WHEREFORE, the Petition for Certiorari is hereby DISMISSED for lack of merit, and the Decision dated 30 August 1988 of public respondent NLRC is hereby AFFIRMED with the modifications that:  (1) from private respondent's backwages, there shall be deducted an amount equivalent to his three-month's pay corresponding to the penalty properly imposable upon him; and (2) should reinstatement to private respondent Bacalso's former position, or to a substantially equivalent position in another division of petitioner Gold City, not be feasible, petitioner shall pay private respondent Bacalso, in lieu of such reinstatement, separa­tion pay equivalent to one-month's pay for every year of service.  The temporary restraining order dated 20 February 1989 is hereby LIFTED.  No pronouncement as to costs.

SO ORDERED.

Gutierrez, Jr., Bidin, and Cortes, JJ., concur.
Fernan, C.J., (Chairman), on leave.



[1] Report from Chief Admeasurer Rolando I. Guangco, Rollo, p. 113.

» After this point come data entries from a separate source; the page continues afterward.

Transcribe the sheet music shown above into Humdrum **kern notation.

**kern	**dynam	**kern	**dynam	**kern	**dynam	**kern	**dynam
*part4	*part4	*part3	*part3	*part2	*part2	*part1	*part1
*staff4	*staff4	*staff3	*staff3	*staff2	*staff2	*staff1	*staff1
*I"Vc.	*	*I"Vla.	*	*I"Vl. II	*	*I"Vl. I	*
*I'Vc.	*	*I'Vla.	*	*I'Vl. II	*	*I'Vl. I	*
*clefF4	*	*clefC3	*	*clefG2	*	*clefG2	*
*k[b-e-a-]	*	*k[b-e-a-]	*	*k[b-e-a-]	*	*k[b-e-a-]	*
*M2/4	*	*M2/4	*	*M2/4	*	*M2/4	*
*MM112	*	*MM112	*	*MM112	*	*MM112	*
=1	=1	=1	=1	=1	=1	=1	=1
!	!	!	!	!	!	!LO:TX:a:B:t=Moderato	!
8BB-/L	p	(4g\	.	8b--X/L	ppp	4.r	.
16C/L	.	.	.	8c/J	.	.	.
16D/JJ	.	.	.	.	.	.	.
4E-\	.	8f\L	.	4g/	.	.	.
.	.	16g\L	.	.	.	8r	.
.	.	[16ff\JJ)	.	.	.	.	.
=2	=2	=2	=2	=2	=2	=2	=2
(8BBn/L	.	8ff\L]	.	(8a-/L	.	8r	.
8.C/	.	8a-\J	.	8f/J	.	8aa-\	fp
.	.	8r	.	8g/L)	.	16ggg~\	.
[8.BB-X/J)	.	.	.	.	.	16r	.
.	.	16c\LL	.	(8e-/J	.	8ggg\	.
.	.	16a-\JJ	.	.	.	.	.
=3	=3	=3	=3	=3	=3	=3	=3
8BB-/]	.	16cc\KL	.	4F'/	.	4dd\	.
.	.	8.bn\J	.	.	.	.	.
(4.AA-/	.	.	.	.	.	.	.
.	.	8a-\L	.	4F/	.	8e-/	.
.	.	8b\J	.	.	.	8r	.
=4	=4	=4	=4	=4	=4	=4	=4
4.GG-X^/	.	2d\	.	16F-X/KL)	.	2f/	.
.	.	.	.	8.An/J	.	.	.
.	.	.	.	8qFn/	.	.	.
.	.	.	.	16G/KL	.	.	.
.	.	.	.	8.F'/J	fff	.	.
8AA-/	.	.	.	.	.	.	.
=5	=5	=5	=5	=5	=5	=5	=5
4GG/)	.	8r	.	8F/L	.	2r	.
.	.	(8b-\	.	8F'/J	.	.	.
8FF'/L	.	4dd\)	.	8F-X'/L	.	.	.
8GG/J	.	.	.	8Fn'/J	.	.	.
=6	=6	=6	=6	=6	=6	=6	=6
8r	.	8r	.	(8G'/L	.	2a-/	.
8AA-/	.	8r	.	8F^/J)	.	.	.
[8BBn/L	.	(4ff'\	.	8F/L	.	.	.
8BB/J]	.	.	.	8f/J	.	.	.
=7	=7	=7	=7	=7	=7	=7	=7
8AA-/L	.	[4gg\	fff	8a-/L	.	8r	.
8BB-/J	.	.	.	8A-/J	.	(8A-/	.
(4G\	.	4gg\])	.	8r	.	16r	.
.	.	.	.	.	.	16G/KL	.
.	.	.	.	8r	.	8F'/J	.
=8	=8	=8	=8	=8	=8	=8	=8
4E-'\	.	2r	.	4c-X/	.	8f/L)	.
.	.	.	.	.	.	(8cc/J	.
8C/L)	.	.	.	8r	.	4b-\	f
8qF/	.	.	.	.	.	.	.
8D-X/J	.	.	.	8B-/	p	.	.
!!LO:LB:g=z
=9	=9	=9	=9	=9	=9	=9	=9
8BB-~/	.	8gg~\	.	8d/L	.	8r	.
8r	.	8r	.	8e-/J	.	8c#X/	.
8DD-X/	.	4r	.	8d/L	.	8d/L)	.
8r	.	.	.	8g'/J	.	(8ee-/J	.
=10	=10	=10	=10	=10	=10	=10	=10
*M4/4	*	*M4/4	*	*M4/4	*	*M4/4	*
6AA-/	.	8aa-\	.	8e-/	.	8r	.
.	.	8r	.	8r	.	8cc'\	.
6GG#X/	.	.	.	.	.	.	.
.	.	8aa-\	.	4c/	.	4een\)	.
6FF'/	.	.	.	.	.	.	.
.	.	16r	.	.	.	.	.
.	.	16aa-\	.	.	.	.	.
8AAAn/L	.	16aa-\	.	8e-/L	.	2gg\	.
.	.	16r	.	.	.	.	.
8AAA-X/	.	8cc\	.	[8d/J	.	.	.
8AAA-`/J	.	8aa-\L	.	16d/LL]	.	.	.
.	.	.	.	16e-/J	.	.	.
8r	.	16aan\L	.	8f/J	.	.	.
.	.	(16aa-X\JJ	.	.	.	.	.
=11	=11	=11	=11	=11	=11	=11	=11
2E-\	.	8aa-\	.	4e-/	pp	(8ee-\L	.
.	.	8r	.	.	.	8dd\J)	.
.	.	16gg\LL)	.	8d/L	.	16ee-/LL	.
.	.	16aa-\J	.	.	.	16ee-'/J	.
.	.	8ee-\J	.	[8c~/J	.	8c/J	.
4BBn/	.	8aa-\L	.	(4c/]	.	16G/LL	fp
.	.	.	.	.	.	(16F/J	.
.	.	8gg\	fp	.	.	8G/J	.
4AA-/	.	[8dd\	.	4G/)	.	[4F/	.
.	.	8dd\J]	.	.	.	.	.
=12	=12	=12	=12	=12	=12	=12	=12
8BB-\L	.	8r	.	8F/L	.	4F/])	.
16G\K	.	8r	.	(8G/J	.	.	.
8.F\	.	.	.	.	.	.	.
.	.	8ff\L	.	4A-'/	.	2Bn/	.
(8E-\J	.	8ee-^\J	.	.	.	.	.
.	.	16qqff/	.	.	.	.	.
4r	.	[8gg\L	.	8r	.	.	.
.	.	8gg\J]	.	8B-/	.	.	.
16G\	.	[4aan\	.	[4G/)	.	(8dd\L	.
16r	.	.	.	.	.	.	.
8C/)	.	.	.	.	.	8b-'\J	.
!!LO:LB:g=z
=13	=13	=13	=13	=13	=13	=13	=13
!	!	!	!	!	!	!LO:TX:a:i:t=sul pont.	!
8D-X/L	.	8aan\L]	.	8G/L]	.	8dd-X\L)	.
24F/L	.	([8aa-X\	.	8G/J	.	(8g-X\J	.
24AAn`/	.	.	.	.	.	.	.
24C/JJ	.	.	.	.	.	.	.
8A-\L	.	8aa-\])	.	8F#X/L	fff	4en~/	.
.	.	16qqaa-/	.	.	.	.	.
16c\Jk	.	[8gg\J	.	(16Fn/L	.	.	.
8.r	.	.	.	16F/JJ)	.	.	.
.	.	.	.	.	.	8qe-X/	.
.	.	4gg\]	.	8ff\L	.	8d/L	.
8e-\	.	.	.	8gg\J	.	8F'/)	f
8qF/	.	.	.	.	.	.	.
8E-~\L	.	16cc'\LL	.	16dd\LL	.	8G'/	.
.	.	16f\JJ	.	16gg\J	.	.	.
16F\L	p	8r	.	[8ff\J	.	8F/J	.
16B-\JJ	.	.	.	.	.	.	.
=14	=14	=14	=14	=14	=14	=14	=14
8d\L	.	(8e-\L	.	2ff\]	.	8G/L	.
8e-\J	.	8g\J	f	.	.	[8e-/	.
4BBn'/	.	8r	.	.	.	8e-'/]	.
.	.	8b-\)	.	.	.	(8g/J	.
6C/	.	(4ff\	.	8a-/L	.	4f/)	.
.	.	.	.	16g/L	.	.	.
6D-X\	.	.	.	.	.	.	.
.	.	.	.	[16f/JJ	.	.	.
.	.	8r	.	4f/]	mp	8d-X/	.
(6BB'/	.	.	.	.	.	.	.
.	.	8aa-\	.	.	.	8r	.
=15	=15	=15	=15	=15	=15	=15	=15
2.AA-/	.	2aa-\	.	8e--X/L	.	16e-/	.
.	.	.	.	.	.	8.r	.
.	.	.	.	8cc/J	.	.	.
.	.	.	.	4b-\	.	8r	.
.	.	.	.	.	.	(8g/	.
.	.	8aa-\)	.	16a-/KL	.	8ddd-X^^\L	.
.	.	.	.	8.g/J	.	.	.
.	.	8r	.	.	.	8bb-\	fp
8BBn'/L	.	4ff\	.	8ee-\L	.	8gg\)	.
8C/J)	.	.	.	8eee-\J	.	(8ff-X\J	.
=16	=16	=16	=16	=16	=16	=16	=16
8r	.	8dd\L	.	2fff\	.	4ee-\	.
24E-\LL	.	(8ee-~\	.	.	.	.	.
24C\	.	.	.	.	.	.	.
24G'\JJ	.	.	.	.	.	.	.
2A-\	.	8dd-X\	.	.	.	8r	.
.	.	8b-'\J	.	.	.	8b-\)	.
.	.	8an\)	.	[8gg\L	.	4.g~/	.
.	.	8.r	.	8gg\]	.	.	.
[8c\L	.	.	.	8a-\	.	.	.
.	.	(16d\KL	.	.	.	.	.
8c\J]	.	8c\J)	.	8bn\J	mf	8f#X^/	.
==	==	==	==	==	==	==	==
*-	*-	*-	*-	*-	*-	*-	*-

[2] Report Regarding Admeasurer Jose Bacalso, Rollo, p. 116.

[3] Decision, Rollo, pp. 21, 23-24 and 26.

[4] Id., p. 21.

[5] Letter of the Macajalar Labor Union-Federation of Free Workers (MLU-FFW) Grievance Committee to the Personnel Manager, Rollo, p. 121.

[6] Decision, Rollo, p. 21.

[7] Id., pp. 21-22.

[8] Id., p. 23.

[9] Id., pp. 23-25.

[10] Id., pp. 26-28.

[11] Rollo, pp. 72-74.

[12] Id., pp. 81 and 100.

[13] Petition, Rollo, pp. 8-10.

[14] Comment, Rollo, p. 51.

[15] Rollo, p. 128.

[16] Century Textile Mills, Inc. v. National Labor Relations Commission, 161 SCRA 528 (1988).

[17] BatangasLaguna Tayabas Bus Company v. Court of Appeals, 71 SCRA 470 (1976).

[18] G.R. No. 79731, 9 July 1990.

[19] 170 SCRA 69 (1989).

[20] Mary Johnston Hospital v. National Labor Relations Commission, 165 SCRA 110 (1988).

[21] QuezonElectric Cooperative v. National Labor Relations Commission, 172 SCRA 88 (1989).